## What to produce
Please restate, word for word, the lines below that begin at the one with "laundry hamper: none" and end at the one with "kettle: present [1246,544,1300,607]". Leave out all other lines.

## Supplied material
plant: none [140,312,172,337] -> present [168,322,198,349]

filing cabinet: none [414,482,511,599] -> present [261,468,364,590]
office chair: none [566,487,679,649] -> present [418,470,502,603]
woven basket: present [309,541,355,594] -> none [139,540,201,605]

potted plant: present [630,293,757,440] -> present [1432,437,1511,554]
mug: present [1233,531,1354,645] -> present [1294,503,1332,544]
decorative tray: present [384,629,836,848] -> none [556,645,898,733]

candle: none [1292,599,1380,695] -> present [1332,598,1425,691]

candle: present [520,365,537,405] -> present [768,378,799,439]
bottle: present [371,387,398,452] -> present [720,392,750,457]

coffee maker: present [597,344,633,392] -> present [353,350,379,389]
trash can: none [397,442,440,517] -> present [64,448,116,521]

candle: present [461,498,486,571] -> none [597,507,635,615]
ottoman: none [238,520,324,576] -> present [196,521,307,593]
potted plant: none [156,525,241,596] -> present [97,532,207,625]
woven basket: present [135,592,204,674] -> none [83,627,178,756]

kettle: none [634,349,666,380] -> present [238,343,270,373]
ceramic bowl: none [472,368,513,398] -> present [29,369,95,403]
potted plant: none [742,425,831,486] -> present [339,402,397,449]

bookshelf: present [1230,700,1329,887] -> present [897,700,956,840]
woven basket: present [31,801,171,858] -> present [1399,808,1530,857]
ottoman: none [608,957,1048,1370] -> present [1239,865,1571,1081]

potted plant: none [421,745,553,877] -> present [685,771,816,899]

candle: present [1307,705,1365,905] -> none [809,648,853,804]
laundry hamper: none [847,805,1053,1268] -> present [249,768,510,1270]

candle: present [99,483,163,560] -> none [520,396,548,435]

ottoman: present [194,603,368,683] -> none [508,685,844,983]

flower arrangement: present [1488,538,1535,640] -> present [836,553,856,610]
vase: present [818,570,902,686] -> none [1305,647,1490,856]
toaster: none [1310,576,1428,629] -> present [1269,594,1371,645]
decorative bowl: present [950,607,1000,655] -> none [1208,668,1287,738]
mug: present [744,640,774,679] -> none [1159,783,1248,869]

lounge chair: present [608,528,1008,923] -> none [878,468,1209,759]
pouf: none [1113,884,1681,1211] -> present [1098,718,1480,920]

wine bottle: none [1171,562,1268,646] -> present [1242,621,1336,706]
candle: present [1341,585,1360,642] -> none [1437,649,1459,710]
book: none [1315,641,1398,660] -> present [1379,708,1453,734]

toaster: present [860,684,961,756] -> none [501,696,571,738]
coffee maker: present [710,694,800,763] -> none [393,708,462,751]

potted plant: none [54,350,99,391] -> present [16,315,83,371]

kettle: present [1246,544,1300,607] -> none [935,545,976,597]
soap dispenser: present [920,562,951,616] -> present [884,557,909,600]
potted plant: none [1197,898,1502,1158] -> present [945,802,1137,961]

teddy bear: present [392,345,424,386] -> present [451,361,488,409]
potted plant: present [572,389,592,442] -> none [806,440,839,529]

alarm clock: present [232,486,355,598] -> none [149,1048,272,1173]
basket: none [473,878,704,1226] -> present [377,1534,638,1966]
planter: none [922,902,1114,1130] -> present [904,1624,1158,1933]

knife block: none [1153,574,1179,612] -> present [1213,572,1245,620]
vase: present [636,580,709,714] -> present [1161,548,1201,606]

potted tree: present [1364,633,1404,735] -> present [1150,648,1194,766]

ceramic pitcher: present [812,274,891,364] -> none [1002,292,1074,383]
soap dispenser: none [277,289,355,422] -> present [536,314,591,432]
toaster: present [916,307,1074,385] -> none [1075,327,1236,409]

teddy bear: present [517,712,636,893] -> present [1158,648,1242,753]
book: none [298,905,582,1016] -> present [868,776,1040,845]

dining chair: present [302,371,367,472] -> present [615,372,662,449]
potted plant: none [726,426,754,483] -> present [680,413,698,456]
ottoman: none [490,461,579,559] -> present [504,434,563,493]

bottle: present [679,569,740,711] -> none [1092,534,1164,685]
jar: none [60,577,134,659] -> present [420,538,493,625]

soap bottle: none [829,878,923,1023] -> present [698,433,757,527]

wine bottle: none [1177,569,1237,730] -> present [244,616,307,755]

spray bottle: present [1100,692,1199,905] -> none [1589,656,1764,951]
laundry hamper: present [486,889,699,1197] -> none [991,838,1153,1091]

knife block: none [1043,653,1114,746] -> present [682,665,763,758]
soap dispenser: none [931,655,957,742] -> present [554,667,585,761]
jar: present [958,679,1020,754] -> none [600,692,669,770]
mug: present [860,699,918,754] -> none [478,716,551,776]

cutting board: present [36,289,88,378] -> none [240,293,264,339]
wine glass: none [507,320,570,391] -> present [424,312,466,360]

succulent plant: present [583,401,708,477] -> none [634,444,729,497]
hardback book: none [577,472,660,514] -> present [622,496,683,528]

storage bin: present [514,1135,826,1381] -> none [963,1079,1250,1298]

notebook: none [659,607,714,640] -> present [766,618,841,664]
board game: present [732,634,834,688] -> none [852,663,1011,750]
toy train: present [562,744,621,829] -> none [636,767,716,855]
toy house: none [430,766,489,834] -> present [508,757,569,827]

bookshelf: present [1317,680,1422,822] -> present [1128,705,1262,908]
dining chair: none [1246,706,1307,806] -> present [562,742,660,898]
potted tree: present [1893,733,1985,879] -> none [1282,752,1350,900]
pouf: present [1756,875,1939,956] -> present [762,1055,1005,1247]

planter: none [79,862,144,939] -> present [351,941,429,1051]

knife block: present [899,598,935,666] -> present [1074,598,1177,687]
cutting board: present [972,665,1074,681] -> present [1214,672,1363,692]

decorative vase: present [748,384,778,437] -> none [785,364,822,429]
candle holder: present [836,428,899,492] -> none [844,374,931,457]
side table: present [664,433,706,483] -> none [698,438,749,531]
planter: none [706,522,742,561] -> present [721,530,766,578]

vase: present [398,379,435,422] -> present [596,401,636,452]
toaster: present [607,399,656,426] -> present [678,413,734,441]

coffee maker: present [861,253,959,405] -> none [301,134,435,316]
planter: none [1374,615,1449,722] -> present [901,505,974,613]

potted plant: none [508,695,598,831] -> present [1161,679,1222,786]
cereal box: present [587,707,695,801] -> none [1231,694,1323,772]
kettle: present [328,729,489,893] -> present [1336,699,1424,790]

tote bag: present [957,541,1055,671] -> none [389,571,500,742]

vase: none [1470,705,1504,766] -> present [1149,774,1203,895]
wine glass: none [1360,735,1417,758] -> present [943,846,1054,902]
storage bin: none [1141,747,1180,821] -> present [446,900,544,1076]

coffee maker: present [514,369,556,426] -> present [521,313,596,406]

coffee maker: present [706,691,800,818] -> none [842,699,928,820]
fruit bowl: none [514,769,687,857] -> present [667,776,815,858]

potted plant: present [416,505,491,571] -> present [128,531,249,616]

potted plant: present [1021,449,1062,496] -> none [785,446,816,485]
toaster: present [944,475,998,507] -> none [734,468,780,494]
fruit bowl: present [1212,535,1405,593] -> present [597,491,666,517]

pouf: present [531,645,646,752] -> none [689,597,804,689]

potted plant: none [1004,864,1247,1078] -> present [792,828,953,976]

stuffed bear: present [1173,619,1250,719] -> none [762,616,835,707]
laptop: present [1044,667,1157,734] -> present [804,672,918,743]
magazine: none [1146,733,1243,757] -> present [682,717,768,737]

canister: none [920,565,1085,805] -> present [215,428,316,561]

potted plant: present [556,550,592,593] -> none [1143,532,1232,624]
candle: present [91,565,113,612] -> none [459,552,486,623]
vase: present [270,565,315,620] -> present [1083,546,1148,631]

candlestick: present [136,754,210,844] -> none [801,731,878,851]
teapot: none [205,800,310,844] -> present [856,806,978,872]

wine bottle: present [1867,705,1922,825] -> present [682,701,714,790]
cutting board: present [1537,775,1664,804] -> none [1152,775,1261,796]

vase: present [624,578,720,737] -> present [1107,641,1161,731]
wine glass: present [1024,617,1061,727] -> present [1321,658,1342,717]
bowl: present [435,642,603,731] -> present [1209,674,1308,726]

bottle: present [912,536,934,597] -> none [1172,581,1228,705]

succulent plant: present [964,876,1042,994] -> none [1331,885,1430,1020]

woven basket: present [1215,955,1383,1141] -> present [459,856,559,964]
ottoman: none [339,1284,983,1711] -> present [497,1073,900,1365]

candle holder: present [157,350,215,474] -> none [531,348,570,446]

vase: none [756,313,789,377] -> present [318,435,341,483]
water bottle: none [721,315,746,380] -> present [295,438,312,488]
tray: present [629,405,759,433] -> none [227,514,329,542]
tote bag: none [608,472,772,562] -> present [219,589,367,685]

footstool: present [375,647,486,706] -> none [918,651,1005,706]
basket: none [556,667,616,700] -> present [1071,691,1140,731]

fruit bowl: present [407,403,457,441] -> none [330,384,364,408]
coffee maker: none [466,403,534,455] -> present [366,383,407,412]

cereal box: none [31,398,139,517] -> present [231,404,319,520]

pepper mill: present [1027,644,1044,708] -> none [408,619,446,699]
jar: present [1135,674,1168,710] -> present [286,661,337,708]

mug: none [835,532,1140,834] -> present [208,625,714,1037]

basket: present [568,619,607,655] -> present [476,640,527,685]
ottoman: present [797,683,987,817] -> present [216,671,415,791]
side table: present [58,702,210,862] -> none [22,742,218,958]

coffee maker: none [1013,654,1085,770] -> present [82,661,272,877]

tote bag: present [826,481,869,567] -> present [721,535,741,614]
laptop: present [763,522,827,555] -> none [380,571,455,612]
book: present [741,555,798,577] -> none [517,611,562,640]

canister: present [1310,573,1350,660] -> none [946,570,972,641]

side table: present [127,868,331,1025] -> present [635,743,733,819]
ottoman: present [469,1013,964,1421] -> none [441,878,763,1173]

## Solution to this problem
laundry hamper: none [847,805,1053,1268] -> present [249,768,510,1270]

candle: present [99,483,163,560] -> none [520,396,548,435]

ottoman: present [194,603,368,683] -> none [508,685,844,983]

flower arrangement: present [1488,538,1535,640] -> present [836,553,856,610]
vase: present [818,570,902,686] -> none [1305,647,1490,856]
toaster: none [1310,576,1428,629] -> present [1269,594,1371,645]
decorative bowl: present [950,607,1000,655] -> none [1208,668,1287,738]
mug: present [744,640,774,679] -> none [1159,783,1248,869]

lounge chair: present [608,528,1008,923] -> none [878,468,1209,759]
pouf: none [1113,884,1681,1211] -> present [1098,718,1480,920]

wine bottle: none [1171,562,1268,646] -> present [1242,621,1336,706]
candle: present [1341,585,1360,642] -> none [1437,649,1459,710]
book: none [1315,641,1398,660] -> present [1379,708,1453,734]

toaster: present [860,684,961,756] -> none [501,696,571,738]
coffee maker: present [710,694,800,763] -> none [393,708,462,751]

potted plant: none [54,350,99,391] -> present [16,315,83,371]

kettle: present [1246,544,1300,607] -> none [935,545,976,597]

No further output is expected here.